Her major at ASU is biology and society, a program in the College of Liberal Arts and Sciences which explores bioethics, policy and the foundations and history of bioscience.

‘I wanted a broader premed education than just science and technology. I wanted to explore other aspects of medicine.

‘I’m getting a foundation for how to deliver care, how to educate people. All the technical stuff is great, but you have to be able to communicate the ideas behind science.’
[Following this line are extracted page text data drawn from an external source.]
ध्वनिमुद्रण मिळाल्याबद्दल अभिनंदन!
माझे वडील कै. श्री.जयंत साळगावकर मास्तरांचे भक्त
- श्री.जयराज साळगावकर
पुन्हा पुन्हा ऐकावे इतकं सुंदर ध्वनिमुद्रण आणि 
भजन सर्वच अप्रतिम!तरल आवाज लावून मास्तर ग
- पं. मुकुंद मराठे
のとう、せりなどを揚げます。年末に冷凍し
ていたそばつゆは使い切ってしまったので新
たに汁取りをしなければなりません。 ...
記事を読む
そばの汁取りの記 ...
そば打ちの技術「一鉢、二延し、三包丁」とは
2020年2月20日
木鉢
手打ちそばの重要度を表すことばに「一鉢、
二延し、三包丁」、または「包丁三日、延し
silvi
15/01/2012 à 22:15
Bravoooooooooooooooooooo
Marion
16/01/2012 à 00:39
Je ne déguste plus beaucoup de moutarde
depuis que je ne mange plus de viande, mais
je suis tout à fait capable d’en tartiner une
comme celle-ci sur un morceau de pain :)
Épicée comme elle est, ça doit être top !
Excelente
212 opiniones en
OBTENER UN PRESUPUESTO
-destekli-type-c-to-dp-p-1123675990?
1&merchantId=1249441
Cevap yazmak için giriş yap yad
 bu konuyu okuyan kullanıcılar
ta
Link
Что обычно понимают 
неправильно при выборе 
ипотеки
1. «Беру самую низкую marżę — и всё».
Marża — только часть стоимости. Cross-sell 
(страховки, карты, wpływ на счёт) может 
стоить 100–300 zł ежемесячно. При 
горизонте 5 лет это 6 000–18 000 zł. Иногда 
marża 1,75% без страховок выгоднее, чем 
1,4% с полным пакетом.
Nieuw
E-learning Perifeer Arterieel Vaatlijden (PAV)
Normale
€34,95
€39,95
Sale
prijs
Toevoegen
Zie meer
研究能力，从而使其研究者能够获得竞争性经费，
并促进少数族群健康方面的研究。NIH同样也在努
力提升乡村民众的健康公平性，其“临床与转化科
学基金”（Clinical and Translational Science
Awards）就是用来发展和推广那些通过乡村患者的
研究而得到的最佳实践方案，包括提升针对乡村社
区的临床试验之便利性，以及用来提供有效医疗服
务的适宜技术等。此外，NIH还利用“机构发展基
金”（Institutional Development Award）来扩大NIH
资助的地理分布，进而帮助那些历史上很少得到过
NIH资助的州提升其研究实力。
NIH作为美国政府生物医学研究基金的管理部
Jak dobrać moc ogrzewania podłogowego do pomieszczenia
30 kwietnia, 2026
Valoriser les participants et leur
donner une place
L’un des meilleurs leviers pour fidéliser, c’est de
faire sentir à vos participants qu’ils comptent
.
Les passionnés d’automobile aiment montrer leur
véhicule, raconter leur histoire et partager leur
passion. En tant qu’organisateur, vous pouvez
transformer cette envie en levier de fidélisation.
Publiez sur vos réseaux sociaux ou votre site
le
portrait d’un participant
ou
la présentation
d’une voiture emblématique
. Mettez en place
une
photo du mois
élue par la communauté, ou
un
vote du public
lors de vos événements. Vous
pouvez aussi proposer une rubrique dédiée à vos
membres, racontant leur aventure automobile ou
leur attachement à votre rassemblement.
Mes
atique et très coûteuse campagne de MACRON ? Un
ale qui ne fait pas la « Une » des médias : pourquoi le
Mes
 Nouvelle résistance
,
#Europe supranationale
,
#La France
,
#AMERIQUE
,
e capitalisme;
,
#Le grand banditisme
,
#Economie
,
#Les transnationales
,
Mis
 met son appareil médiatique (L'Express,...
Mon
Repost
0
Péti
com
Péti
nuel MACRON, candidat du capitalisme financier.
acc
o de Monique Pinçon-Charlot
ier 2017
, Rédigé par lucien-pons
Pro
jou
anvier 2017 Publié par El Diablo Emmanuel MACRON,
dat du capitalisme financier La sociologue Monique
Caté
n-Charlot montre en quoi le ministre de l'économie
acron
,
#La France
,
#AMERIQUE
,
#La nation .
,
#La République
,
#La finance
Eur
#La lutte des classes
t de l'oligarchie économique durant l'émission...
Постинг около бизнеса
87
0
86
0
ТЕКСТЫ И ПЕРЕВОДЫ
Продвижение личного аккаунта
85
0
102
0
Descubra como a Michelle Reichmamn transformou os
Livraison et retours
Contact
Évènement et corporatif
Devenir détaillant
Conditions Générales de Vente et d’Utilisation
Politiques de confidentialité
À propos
Meanwhile she’s involved in soccer tryouts in March, having been invited to earn a spot on the USA’s Under-23 Women’s National Team. She was on the Under-20 National Team in 2008, which won a gold medal at the World Cup in Chile.

She’s also in tryouts at FC Gold Pride, the Bay Area women’s professional soccer team. Both are part-time gigs, with seasonal play if she makes it through a series of tryouts.

Her professors have been very accommodating, Harkin says. And if she’s successful, she’ll defer medical school for a year or two.

‘I’m just honored to be invited by these teams. I’ll take the MCAT in May and start applying to medical schools in June. I’m going to continue juggling both. But I’ve never seen athletics as a career.’